#### TASK ITEM
With the line containing "Adv<sup>AKE</sup><sub>SIDHUM</sub>(M) ≤ ns" as the start and the line containing "B Proof of Theorem 2" as the end, transcribe that span of the entries below exactly, including both.

Saved entries:

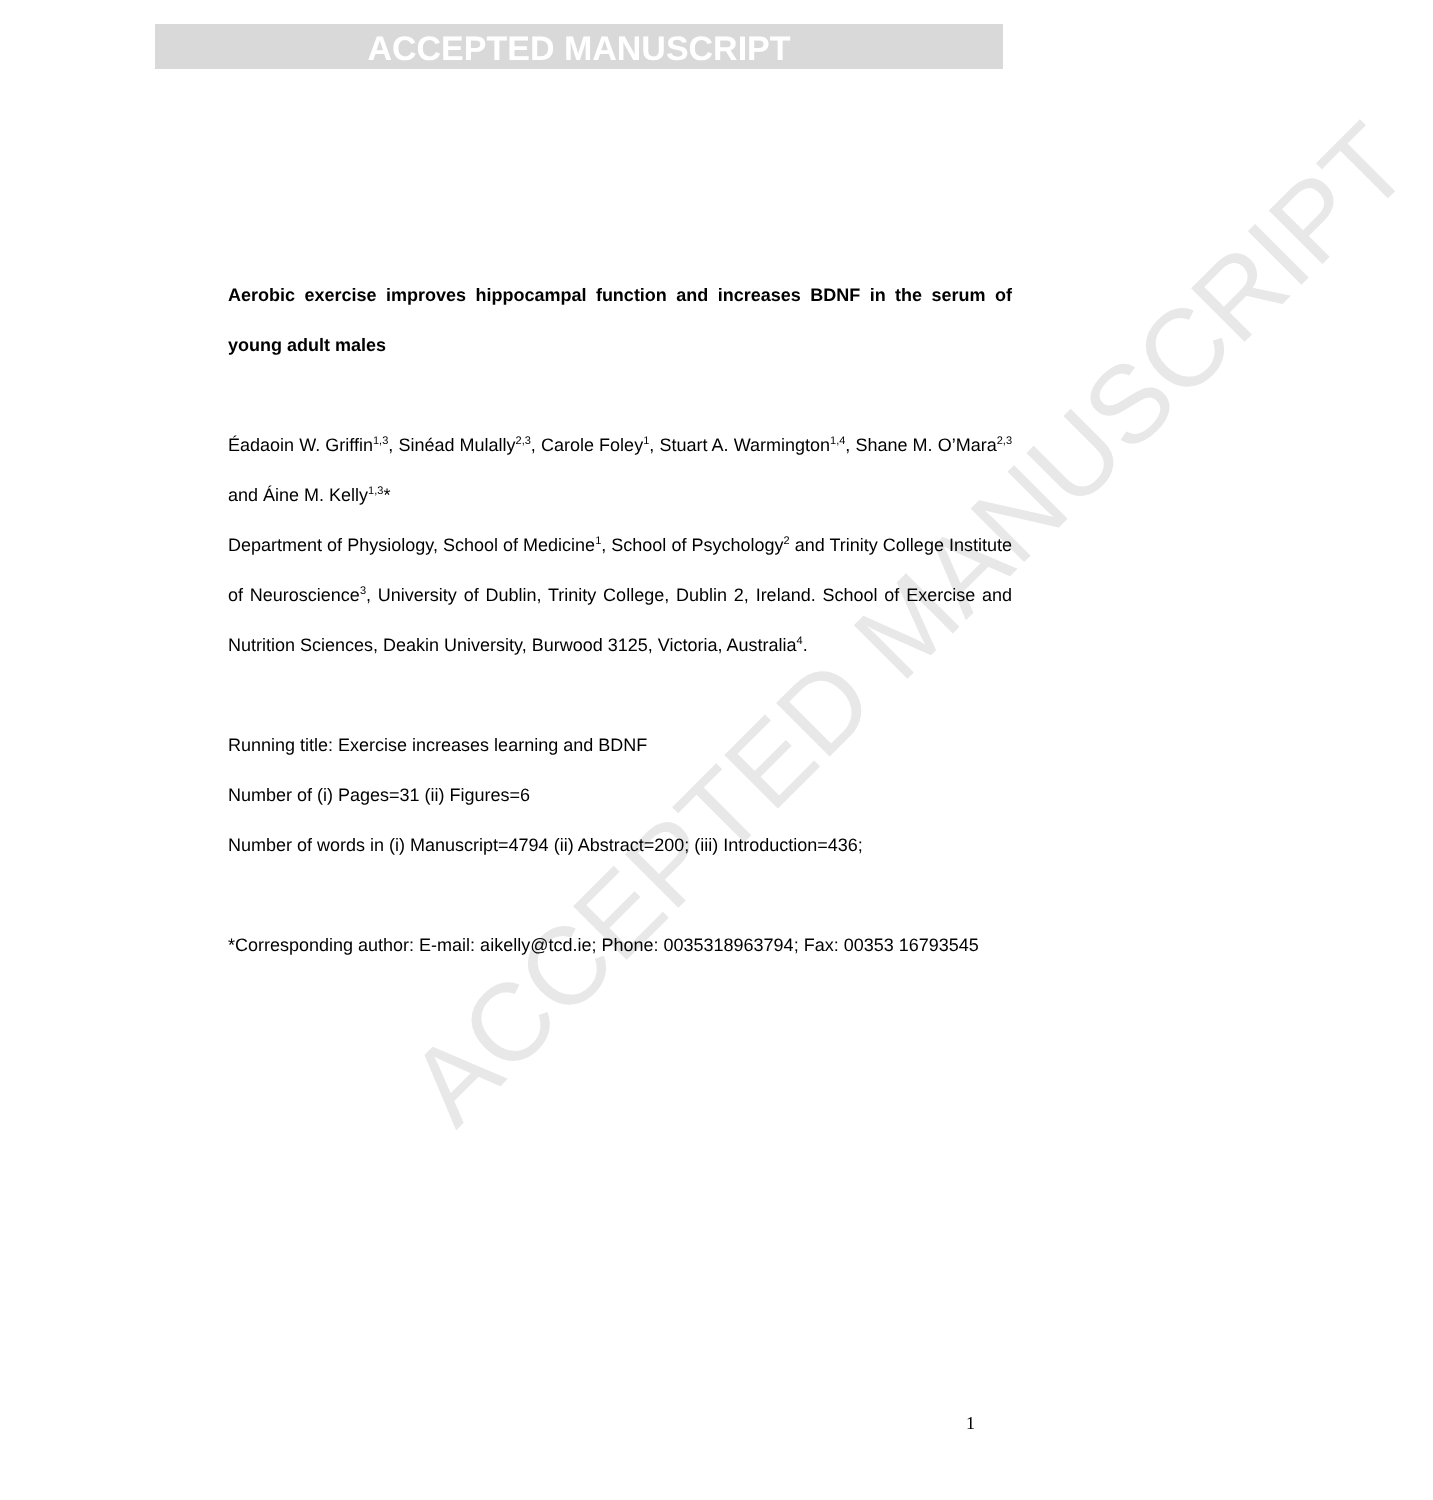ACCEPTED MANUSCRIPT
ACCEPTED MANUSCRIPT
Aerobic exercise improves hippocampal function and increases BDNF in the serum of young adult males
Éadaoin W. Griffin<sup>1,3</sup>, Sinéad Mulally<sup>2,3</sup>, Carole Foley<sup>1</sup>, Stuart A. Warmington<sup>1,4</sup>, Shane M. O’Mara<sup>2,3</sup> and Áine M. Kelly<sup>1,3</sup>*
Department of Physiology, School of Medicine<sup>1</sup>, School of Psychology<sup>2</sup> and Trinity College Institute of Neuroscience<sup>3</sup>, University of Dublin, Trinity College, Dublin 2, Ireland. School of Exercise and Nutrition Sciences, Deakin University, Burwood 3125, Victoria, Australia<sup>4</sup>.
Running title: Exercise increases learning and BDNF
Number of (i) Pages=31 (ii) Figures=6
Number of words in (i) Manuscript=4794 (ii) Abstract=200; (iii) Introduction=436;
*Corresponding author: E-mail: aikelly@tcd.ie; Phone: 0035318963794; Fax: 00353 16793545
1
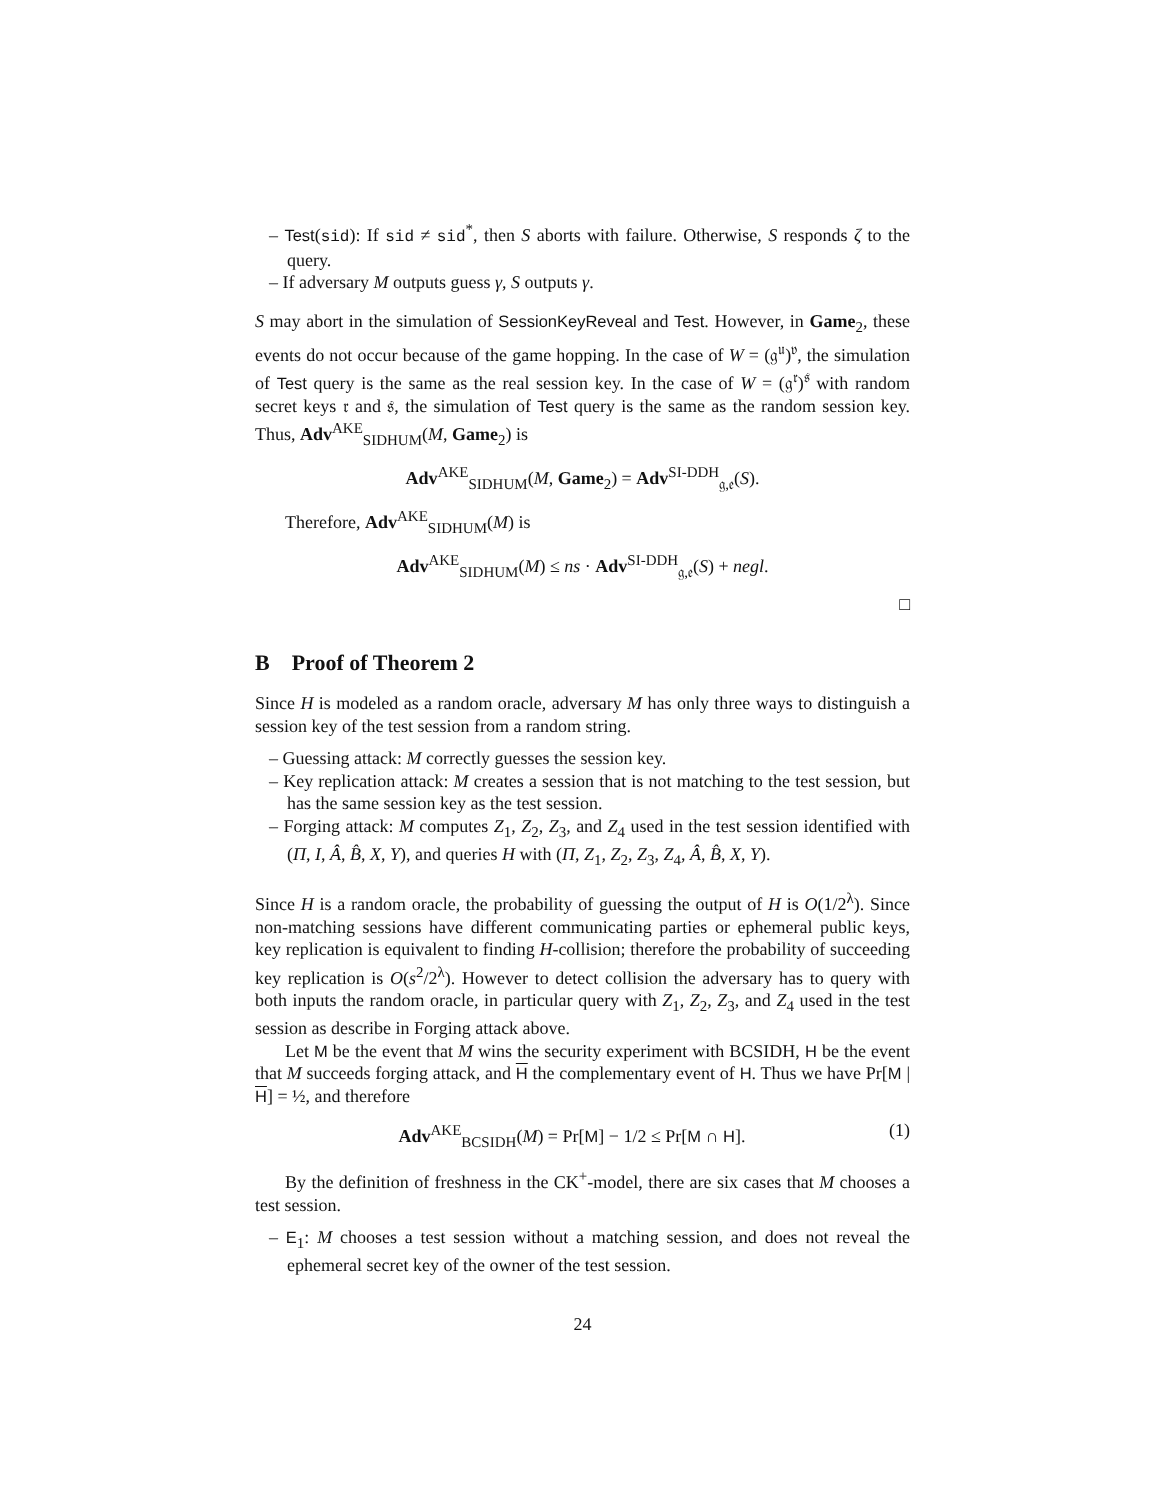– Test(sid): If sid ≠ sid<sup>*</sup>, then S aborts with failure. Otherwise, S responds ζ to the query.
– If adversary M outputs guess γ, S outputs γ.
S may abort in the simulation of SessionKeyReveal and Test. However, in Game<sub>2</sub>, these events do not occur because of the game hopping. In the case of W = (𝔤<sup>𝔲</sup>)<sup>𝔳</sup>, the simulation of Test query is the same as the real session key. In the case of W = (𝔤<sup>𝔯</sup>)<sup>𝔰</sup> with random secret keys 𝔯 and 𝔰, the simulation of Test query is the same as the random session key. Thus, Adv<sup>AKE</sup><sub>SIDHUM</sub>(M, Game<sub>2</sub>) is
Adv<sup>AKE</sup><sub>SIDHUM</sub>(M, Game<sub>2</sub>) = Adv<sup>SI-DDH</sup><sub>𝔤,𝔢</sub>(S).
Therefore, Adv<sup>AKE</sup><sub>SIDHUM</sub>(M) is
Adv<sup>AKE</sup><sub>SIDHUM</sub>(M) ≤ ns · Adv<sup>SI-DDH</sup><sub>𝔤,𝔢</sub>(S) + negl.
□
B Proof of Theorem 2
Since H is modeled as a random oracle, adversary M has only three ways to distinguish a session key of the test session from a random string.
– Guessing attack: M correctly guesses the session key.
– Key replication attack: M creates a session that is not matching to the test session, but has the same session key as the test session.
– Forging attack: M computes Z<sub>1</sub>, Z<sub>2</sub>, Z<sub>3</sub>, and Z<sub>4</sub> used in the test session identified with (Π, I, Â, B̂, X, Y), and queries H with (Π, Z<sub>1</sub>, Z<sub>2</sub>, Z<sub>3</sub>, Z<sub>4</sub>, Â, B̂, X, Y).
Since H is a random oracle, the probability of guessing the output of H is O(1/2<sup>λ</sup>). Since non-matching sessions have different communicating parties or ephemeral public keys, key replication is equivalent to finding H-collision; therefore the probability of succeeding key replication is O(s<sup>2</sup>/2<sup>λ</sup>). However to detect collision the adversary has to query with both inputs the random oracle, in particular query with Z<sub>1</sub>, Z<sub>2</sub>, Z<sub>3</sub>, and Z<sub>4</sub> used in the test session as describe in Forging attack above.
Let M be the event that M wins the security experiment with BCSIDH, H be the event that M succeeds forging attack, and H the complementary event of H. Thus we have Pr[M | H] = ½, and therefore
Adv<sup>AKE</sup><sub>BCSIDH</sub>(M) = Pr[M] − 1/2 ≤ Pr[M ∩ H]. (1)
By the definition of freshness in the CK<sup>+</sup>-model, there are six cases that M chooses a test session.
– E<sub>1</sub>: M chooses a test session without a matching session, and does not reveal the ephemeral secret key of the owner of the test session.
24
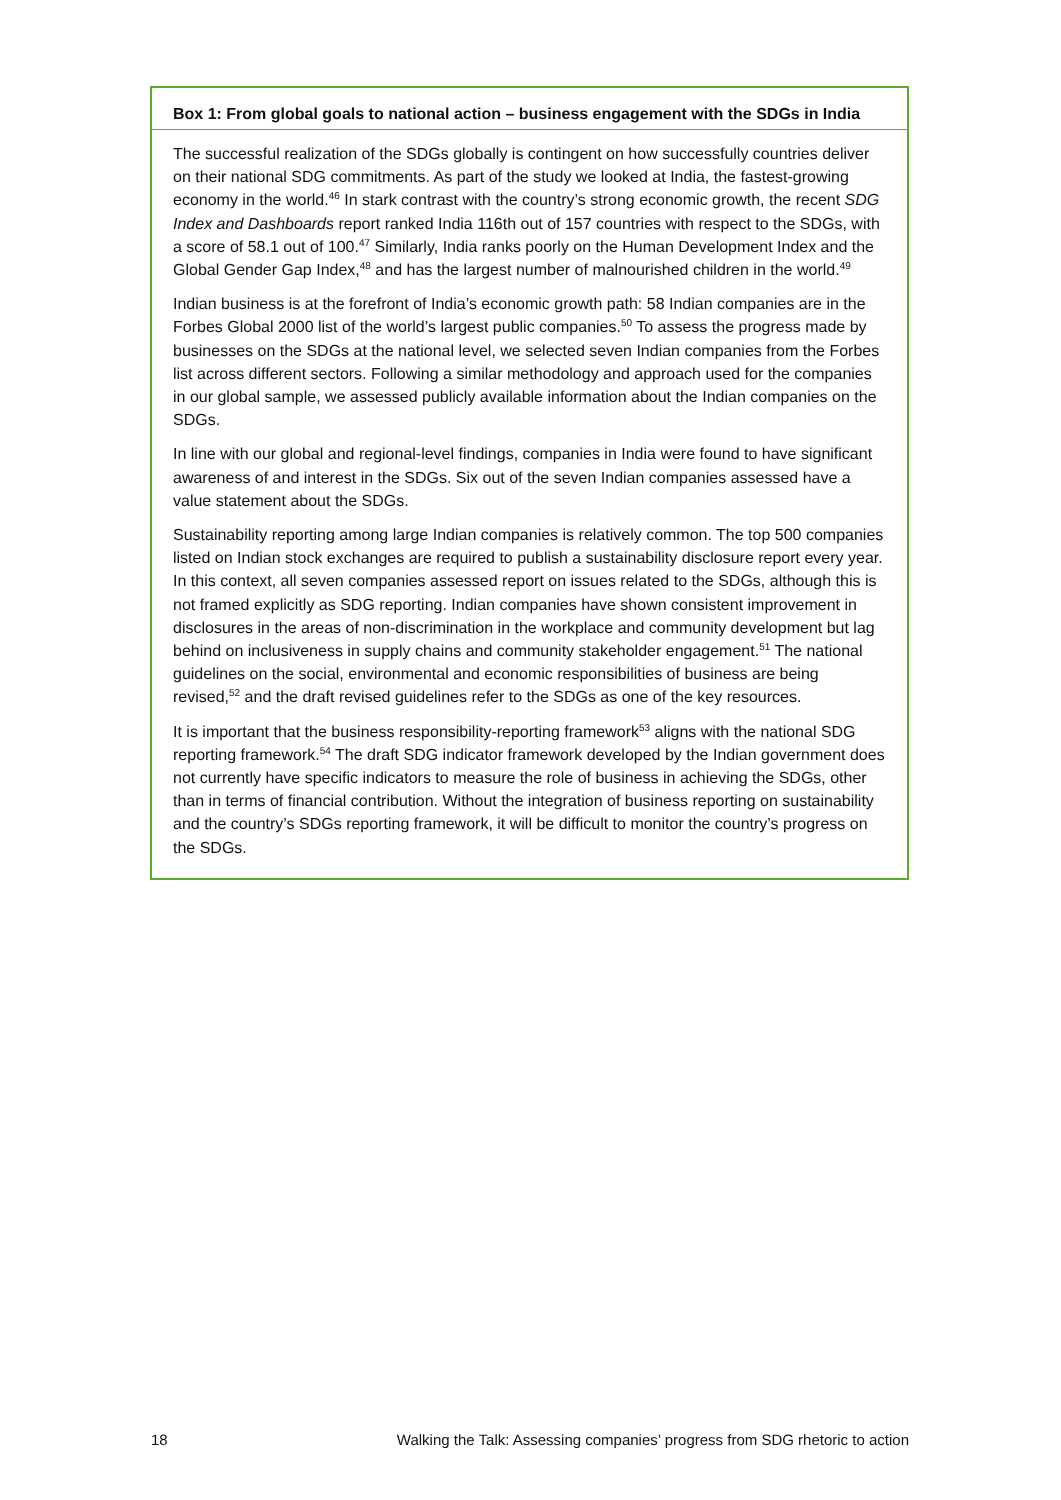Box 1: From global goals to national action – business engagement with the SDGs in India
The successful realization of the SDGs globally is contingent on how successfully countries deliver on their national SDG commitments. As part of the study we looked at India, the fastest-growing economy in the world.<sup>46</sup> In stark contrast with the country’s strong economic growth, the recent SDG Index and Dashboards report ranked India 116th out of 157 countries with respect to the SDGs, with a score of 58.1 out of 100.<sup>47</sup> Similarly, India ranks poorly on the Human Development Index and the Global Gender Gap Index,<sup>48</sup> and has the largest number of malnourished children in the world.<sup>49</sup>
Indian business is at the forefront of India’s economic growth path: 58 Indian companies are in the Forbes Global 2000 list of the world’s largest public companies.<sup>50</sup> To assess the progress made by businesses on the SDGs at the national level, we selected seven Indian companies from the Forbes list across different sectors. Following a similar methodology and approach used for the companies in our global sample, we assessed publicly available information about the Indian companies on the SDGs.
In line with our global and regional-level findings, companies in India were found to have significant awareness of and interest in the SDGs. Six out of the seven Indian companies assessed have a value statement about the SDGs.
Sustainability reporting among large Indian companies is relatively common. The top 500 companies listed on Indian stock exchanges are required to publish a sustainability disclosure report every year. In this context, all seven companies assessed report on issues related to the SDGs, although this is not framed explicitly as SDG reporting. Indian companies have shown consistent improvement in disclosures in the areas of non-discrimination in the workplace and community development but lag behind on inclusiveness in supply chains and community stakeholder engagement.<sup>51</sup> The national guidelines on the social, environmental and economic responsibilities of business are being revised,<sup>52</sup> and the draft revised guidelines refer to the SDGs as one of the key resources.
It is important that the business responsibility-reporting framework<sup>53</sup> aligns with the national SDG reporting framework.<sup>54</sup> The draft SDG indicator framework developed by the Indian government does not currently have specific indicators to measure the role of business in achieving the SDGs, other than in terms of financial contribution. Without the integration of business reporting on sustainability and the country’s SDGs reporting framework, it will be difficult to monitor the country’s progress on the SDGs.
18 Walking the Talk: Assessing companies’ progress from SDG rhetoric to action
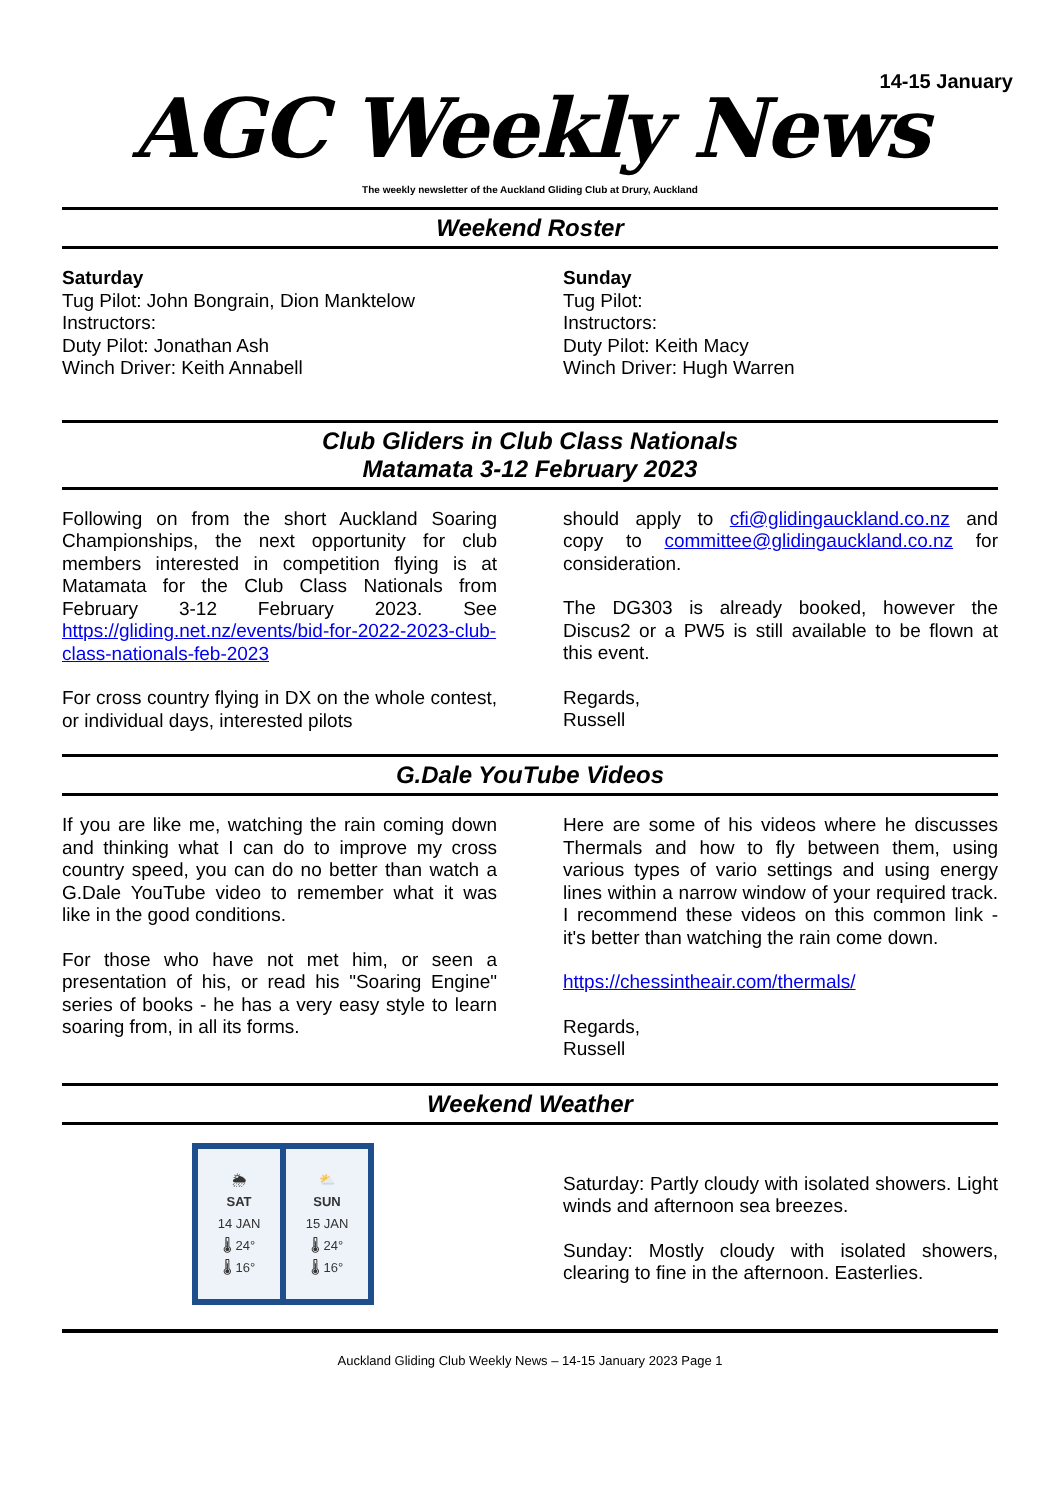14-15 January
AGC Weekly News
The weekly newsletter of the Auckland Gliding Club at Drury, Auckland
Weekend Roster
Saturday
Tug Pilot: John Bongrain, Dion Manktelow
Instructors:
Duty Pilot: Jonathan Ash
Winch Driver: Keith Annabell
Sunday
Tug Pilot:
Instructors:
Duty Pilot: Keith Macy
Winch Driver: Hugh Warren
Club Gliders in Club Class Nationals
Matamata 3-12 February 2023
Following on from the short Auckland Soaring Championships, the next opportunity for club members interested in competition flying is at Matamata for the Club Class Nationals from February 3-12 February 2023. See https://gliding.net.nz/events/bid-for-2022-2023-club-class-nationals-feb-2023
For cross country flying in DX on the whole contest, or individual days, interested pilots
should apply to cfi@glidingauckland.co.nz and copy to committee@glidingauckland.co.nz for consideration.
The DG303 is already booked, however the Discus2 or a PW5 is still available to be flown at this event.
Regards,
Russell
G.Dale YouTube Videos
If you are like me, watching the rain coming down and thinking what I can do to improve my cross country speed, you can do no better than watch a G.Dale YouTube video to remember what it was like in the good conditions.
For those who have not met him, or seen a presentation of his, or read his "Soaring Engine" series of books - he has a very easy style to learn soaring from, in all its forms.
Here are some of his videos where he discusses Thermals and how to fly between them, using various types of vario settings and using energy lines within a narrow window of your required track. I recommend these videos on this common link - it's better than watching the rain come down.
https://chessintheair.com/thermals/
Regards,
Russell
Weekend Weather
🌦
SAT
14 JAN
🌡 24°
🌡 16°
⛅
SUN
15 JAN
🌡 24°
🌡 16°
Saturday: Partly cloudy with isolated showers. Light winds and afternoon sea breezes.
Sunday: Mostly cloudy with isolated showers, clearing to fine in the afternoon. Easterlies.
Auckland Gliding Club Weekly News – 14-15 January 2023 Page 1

#### RESPONSE BOX
Adv<sup>AKE</sup><sub>SIDHUM</sub>(M) ≤ ns · Adv<sup>SI-DDH</sup><sub>𝔤,𝔢</sub>(S) + negl.
□
B Proof of Theorem 2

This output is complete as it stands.